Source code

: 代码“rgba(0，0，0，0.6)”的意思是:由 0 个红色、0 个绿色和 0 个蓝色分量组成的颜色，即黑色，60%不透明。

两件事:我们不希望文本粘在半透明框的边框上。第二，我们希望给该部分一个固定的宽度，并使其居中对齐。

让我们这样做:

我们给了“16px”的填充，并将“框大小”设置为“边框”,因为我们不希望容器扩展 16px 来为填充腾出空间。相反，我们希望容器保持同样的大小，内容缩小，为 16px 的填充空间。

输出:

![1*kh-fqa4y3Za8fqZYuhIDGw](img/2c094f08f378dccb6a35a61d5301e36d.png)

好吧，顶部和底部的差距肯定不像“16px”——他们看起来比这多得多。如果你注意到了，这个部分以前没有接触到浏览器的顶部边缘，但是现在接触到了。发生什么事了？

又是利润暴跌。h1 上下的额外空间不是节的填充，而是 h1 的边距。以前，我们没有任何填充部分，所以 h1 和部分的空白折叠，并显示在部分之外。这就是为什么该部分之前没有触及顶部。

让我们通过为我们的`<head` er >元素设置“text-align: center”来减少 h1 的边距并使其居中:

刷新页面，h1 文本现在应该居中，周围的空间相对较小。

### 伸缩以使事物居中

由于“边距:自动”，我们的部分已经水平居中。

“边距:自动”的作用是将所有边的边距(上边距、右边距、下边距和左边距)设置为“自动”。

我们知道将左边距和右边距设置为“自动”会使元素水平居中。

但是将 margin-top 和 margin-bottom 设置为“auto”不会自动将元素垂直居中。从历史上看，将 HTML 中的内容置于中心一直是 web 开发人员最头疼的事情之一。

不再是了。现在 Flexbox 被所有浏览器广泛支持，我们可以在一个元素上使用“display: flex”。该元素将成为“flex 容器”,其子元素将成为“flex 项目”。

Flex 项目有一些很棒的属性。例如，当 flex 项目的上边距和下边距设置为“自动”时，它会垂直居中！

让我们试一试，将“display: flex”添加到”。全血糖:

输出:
_ _ _ _ _ _ _
**Aim of the task:** Could you copy out every line in the material above that contains the string "flex"?

**Final answer:**
不再是了。现在 Flexbox 被所有浏览器广泛支持，我们可以在一个元素上使用“display: flex”。该元素将成为“flex 容器”,其子元素将成为“flex 项目”。
Flex 项目有一些很棒的属性。例如，当 flex 项目的上边距和下边距设置为“自动”时，它会垂直居中！
让我们试一试，将“display: flex”添加到”。全血糖:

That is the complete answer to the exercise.